◆ TEXT ◆
Total income increased by £64 million, or 3 per cent, to £2,277 million. Net
interest income increased by £39 million, or 2 per cent, to £1,719 million, as
growth in the mortgage and consumer credit portfolios more than offset the
impact of the Competition Commission's SME remedies. Personal loan and credit
card balances outstanding increased by 8 per cent and 26 per cent respectively
and, within Retail Banking, balances on current accounts and savings and
investment accounts grew by 9 per cent. Over the last 12 months, mortgage
balances outstanding increased by 15 per cent to £67.3 billion. Other income
increased by £25 million to £558 million. There was an improvement in income
earned from credit and debit cards, and increased income from added value
current accounts, but this was partly offset by a higher level of fees and
commissions payable.
Page 16 of 48
LLOYDS TSB GROUP
UK Retail Banking and Mortgages (continued)
Excluding provisions for customer redress, operating expenses decreased by £13
million, or 1 per cent, to £1,300 million during the first half of 2003,
compared to £1,313 million in the first half of 2002. The efficiency ratio
improved to 57.1 per cent, from 59.3 per cent in the first half of last year.
The trading surplus increased by £77 million, or 9 per cent, to £977 million.
Bad debt provisions increased by £65 million to £335 million, mainly as a result
of volume related asset growth in personal loan and credit card lending, and a
higher charge for fraud in the personal lending portfolio. The provisions
charge as a percentage of average lending for personal loans and overdrafts
increased to 4.44 per cent, from 3.82 per cent in the first half of 2002, while
the charge in the credit card portfolio decreased to 3.34 per cent, from 3.50
per cent in the first half of 2002. Overall the arrears position remained
broadly stable.

◆ PROBLEMS ◆
#1 In the UK Retail Banking report, what did the efficiency ratio improve to in the first half of 2003?
#2 Please continue the UK Retail Banking report, starting after its last sentence.

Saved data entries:
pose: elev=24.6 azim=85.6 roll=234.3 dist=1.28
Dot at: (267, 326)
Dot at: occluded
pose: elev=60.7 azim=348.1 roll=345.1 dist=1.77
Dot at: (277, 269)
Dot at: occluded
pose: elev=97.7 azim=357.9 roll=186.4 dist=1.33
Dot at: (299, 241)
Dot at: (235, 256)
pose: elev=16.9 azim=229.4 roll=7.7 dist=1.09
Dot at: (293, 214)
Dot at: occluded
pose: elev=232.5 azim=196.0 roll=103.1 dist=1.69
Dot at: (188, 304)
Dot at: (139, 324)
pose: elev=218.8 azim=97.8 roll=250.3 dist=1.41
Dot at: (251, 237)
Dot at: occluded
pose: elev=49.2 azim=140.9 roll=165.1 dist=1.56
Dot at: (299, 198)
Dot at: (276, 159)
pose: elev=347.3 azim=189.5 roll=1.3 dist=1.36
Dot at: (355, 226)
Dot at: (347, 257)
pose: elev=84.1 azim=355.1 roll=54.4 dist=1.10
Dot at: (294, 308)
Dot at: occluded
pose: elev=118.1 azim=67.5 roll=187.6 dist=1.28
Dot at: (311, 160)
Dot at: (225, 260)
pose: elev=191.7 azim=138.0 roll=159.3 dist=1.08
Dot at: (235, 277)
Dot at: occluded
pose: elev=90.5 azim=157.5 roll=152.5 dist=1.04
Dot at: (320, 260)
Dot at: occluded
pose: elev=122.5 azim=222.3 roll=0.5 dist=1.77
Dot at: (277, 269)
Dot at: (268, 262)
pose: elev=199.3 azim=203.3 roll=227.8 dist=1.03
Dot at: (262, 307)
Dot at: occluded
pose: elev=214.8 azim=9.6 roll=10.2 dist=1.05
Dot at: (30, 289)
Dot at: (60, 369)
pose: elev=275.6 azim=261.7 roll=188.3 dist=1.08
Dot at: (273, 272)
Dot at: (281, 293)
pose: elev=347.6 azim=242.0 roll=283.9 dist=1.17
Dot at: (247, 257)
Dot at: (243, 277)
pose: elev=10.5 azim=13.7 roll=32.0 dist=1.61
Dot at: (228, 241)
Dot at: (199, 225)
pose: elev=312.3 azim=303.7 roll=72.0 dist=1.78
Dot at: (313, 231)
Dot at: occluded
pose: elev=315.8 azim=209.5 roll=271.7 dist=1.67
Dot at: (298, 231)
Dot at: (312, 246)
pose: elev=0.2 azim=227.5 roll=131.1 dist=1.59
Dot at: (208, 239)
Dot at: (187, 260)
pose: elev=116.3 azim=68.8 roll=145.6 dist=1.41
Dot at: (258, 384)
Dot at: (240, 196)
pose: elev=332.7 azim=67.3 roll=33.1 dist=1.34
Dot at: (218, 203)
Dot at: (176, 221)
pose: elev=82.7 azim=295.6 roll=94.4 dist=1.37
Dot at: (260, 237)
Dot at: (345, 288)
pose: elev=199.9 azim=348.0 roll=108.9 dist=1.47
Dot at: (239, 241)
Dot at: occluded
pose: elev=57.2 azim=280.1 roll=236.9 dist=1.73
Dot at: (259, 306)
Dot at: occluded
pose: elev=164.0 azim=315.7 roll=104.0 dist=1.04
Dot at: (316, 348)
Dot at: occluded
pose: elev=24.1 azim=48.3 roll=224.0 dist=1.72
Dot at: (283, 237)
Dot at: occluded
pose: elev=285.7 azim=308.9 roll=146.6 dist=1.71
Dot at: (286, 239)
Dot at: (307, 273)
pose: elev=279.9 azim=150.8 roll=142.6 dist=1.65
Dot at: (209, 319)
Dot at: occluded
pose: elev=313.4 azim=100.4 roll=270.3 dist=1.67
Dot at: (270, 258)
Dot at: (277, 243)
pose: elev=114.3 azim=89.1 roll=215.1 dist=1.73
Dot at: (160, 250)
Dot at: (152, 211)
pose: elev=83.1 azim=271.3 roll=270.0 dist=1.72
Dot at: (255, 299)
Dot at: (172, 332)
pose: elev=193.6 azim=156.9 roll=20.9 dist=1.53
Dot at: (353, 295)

◆ ANSWERS BY TASK ◆
#1 57.1 percent

#2
Provisions for bad and doubtful debts by product Half-year to Half-year to
30 June 31 December
2003 2002 2002
£m £m £m
Personal loans/overdrafts 218 168 176
Credit cards 85 71 82
Business Banking 37 33 34
Mortgages (5) (2) 1
335 270 293
Charge as a percentage of average lending % % %
Personal loans/overdrafts 4.44 3.82 3.65
Credit cards 3.34 3.50 3.53
Business Banking 1.34 1.21 1.22
Mortgages (0.02) (0.01) 0.00
In UK Retail Banking, strategic focus has been placed on organic growth; a
number of programmes and initiatives are now underway, and are proving
successful. There is increased focus on quality; acquiring and retaining higher
value customers by meeting customer needs with tailored offers through a highly
segmented approach, and deepening relationships through the use of our
sophisticated customer relationship management capabilities. Day-to-day costs
remain tightly controlled, while exploratory work and pilot schemes continue to
assess the scope of outsourcing opportunities to further improve central
processing efficiencies.
Our multi-channel distribution, comprising a network of over 2,000 branches, one
of the largest telephone banking operations in the UK, and lloydstsb.com, our
internet banking system, one of the most visited financial websites in Europe,
offers extensive customer choice. The retail bank has continued to develop a
strategy of building deeper customer relationships, focusing product design to
support the retention and recruitment of higher value customers, whilst
retaining multi-channel functionality, and progressively meeting customer needs
through increased use of lower cost distribution channels.
Page 17 of 48
LLOYDS TSB GROUP
UK Retail Banking and Mortgages (continued)
The Group's internet bank continues to increase in popularity and customer
usage. In the first half of 2003 over 10 million bill payments or account
transfers were processed on-line. Product sales via the internet channel
continue to grow rapidly, with more than 60,000 product sales per month, up 80
per cent on the first half of 2002.
Within cards, supported by the launch of a number of segmented, competitive and
innovative product offers including the Create card and the Premier Credit Card,
strong growth was achieved both in new accounts and balances outstanding.
Market share grew to an estimated 11 per cent. A general slowdown in the rate
of growth of consumer credit in the UK led to a reduction in the rate of
personal loan volume growth, although balances outstanding increased by 8 per
cent in the year to 30 June 2003.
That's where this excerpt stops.